### Tâche à réaliser 1
Recopiez fidèlement le passage de l'extrait du jugement qui commence par les mots « Les parties peuvent » et se termine par « 4 000 euros. ».
### Tâche à réaliser 2
D'après l'extrait du jugement, en combien de mensualités la société SOCIETE D'EXPLOITATION ESMERALDA RESORT (S.E.E.R.) est-elle autorisée à s'acquitter de sa dette ?

### Extrait fourni
★ ★ ★ ★ ★ ★ ★

Les parties peuvent produire les justificatifs des sommes qu'elles demandent.
La somme allouée au titre du 2° ne peut être inférieure à la part contributive de l'Etat majorée de 50 %.
L'équité commande de condamner la SOCIETE D'EXPLOITATION ESMERALDA RESORT (S.E.E.R.) à payer à la société DACAR la somme de 4 000 euros.
PAR CES MOTIFS
Le tribunal, statuant après débats publics, par jugement contradictoire et en premier ressort, mis à disposition au greffe,
Rejette la demande de la société SOCIETE D'EXPLOITATION ESMERALDA RESORT (S.E.E.R.) de nullité du commandement de payer qui lui a été signifié le 15 février 2022 à la demande de la société DACAR ;
Constate que les conditions de l'acquisition de la clause résolutoire stipulée au contrat de bail liant la société DACAR et la société SOCIETE D'EXPLOITATION ESMERALDA RESORT (S.E.E.R.), pour les locaux sis [Adresse 7] (villa meublée n°109),[Adresse 5]e, Ile de Saint Martin (Guadeloupe), sont réunies au 15 mars 2022 à 24 heures ;
Condamne la société SOCIETE D'EXPLOITATION ESMERALDA RESORT (S.E.E.R.) à payer à la société DACAR la somme de 17 271, 80 euros au titre des loyers, charges, taxes et indemnités d'occupation dus au 05 juillet 2024 ;
Rejette la demande de la société SOCIETE D'EXPLOITATION ESMERALDA RESORT (S.E.E.R.) de condamnation de la société DACAR à lui payer la somme de 2 630,03 euros au titre de la prime d'assurance ;
Condamne la société DACAR à payer à la société SOCIETE D'EXPLOITATION ESMERALDA RESORT (S.E.E.R.) la somme de 9 271,80 euros ( neuf mille deux cent soixante et onze euros et quatre vingt centimes) au titre de ses frais de séjour;
Ordonne la compensation des créances et dettes réciproques susvisées ;
Autorise la société SOCIETE D'EXPLOITATION ESMERALDA RESORT (S.E.E.R.) à s’acquitter de sa dette, en plus des loyers courants, en douze mensualités égales et consécutives, le premier versement devant intervenir le quinze du mois suivant la signification du présent jugement et les versements suivants le quinze de chaque mois, le solde restant dû étant exigible avec la dernière mensualité ;
Ordonne la suspension des effets de la clause résolutoire pendant le cours de ce délai;
Dit que les loyers et charges courants devront être payés dans les conditions fixées par le contrat de bail ;
Dit que, faute pour la société SOCIETE D'EXPLOITATION ESMERALDA RESORT (S.E.E.R.) de payer à bonne date, en sus du loyer, charges et accessoires courants, une seule des mensualités,
° le tout deviendra immédiatement exigible ;
° la clause résolutoire reprendra de plein droit son effet et le bail sera résilié;
° la société SOCIETE D'EXPLOITATION ESMERALDA RESORT (S.E.E.R.), et tous occupants de son chef, devront libérer les locaux loués situés [Adresse 7] (villa meublée n°109), [Adresse 5], Ile de Saint Martin (Guadeloupe), dans un délai d'un mois ;
° faute pour la société SOCIETE D'EXPLOITATION ESMERALDA RESORT (S.E.E.R.) de libérer spontanément les locaux susvisés, la société DACAR est, dès à présent, autorisée à procéder à son expulsion et à celle de tous occupants de son chef, au besoin avec l'assistance de la force publique et d'un serrurier ;
° en cas de besoin, le sort des meubles laissés sur place sera réglé conformément aux dispositions du code des procédures civiles d’exécution;
° une indemnité d'occupation égale au montant du loyer contractuel en vigueur à la date de reprise des effets de la clause résolutoire, augmenté des charges et taxes sera mise à sa charge, en cas de maintien dans les locaux et jusqu’à libération effective des locaux par la remise des clés ;
Condamne la société SOCIETE D'EXPLOITATION ESMERALDA RESORT (S.E.E.R.) aux dépens ;
Condamne la société SOCIETE D'EXPLOITATION ESMERALDA RESORT (S.E.E.R.) À payer à la société DACAR la somme de 4 000 euros (quatre mille euros) en application de l'article 700 du code de procédure civile.

★ ★ ★ ★ ★ ★ ★

Tâches de production de coordonnées

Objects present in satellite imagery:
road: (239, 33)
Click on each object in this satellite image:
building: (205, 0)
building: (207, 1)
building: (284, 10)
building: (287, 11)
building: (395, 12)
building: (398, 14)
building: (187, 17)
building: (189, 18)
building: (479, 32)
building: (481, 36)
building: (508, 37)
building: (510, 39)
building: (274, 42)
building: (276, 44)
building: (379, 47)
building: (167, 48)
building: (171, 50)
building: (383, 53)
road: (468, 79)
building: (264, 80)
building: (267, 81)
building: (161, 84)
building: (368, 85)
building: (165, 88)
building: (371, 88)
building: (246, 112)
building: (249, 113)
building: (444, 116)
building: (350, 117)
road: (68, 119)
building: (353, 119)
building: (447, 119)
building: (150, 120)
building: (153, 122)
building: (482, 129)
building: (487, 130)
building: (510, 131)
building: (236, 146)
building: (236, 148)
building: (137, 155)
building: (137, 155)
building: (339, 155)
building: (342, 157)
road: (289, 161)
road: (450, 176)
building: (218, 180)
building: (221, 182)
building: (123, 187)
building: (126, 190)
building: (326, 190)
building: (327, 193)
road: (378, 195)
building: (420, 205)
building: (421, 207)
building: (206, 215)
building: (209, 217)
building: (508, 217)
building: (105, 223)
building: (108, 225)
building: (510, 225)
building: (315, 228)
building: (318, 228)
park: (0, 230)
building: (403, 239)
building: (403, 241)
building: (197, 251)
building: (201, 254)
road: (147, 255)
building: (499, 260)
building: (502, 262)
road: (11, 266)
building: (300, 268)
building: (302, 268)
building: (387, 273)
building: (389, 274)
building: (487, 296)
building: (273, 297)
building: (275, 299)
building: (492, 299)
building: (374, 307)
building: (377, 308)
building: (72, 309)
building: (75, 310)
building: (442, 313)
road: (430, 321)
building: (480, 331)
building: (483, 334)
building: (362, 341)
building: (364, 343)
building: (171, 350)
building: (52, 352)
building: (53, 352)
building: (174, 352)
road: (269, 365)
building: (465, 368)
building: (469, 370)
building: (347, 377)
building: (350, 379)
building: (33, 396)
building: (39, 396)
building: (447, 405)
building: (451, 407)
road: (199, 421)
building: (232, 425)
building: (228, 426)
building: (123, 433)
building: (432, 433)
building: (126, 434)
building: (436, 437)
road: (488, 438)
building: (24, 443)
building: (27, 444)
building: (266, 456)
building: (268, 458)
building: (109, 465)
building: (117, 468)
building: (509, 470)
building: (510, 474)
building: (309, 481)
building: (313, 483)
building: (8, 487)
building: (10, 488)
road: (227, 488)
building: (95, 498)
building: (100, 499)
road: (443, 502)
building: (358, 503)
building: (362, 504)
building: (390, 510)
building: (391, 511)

★ ★ ★ ★ ★ ★ ★

### Résultat 1
Les parties peuvent produire les justificatifs des sommes qu'elles demandent.
La somme allouée au titre du 2° ne peut être inférieure à la part contributive de l'Etat majorée de 50 %.
L'équité commande de condamner la SOCIETE D'EXPLOITATION ESMERALDA RESORT (S.E.E.R.) à payer à la société DACAR la somme de 4 000 euros.

### Résultat 2
En douze mensualités égales et consécutives.